*Directive*
Transcribe every line of text in the records below exactly as it appears, including partial words and line breaks. Leave out the picture markers.

*Records*
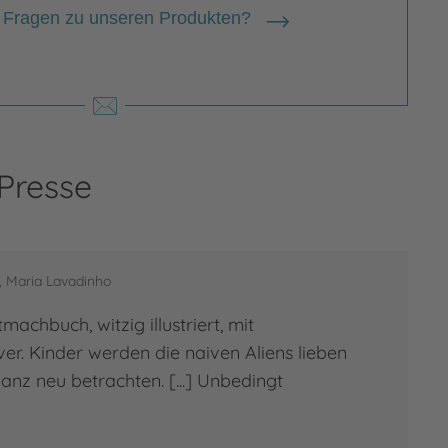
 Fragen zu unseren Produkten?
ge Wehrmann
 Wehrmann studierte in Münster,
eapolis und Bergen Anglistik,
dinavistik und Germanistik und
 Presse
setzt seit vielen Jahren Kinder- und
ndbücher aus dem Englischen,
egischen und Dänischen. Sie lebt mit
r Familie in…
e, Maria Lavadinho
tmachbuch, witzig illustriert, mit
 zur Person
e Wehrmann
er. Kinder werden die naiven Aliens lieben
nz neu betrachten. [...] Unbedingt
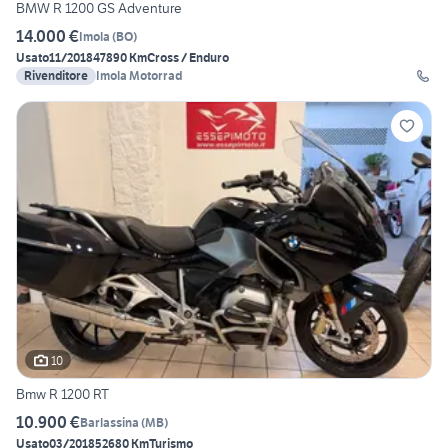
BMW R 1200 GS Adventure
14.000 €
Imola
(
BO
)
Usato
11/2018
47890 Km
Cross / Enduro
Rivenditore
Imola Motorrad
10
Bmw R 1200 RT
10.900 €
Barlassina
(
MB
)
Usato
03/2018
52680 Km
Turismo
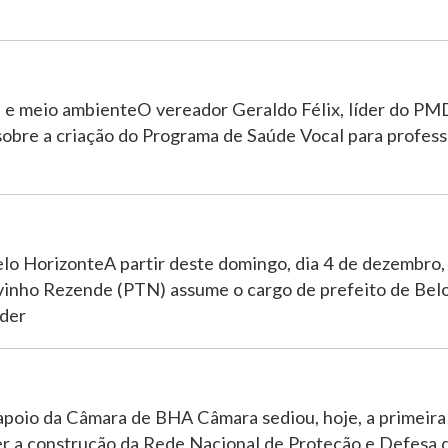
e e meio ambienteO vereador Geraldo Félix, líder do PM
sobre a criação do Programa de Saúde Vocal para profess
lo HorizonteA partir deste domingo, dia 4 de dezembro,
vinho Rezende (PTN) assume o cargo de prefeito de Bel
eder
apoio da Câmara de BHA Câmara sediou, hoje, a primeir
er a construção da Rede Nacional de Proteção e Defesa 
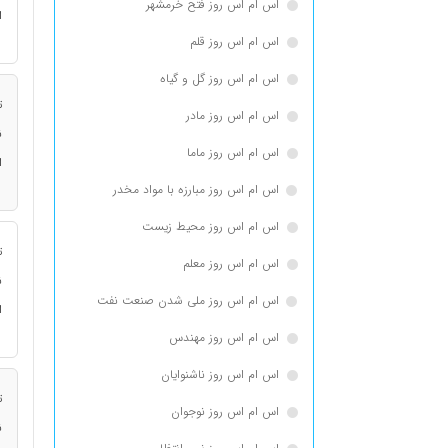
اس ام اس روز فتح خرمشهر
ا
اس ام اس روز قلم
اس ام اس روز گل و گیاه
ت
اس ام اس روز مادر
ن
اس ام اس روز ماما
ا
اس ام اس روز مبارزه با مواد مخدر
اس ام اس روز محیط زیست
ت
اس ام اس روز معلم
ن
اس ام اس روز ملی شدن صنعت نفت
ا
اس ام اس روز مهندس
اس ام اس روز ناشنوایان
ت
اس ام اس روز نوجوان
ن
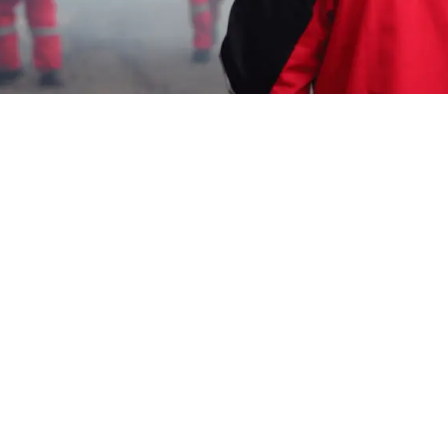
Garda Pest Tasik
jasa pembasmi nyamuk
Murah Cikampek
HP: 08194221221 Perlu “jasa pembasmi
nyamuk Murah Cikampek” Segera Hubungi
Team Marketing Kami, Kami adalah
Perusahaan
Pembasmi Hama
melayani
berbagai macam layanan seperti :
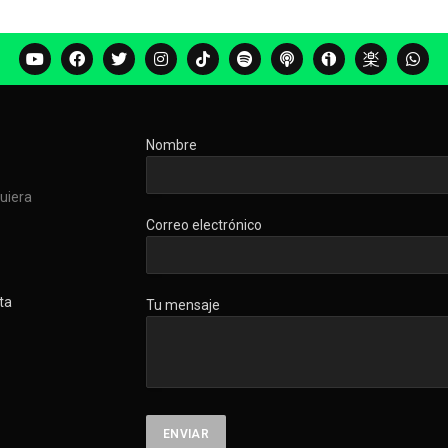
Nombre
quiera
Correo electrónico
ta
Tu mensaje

*Task result*
 Fragen zu unseren Produkten?
ge Wehrmann
 Wehrmann studierte in Münster,
eapolis und Bergen Anglistik,
dinavistik und Germanistik und
 Presse
setzt seit vielen Jahren Kinder- und
ndbücher aus dem Englischen,
egischen und Dänischen. Sie lebt mit
r Familie in…
e, Maria Lavadinho
tmachbuch, witzig illustriert, mit
 zur Person
e Wehrmann
er. Kinder werden die naiven Aliens lieben
nz neu betrachten. [...] Unbedingt
BMW R 1200 GS Adventure
14.000 €
Imola
(
BO
)
Usato
11/2018
47890 Km
Cross / Enduro
Rivenditore
Imola Motorrad
10
Bmw R 1200 RT
10.900 €
Barlassina
(
MB
)
Usato
03/2018
52680 Km
Turismo
e e meio ambienteO vereador Geraldo Félix, líder do PM
sobre a criação do Programa de Saúde Vocal para profess
lo HorizonteA partir deste domingo, dia 4 de dezembro,
vinho Rezende (PTN) assume o cargo de prefeito de Bel
eder
apoio da Câmara de BHA Câmara sediou, hoje, a primeir
er a construção da Rede Nacional de Proteção e Defesa 
اس ام اس روز فتح خرمشهر
ا
اس ام اس روز قلم
اس ام اس روز گل و گیاه
ت
اس ام اس روز مادر
ن
اس ام اس روز ماما
ا
اس ام اس روز مبارزه با مواد مخدر
اس ام اس روز محیط زیست
ت
اس ام اس روز معلم
ن
اس ام اس روز ملی شدن صنعت نفت
ا
اس ام اس روز مهندس
اس ام اس روز ناشنوایان
ت
اس ام اس روز نوجوان
ن
Garda Pest Tasik
jasa pembasmi nyamuk
Murah Cikampek
HP: 08194221221 Perlu “jasa pembasmi
nyamuk Murah Cikampek” Segera Hubungi
Team Marketing Kami, Kami adalah
Perusahaan
Pembasmi Hama
melayani
berbagai macam layanan seperti :
Nombre
quiera
Correo electrónico
ta
Tu mensaje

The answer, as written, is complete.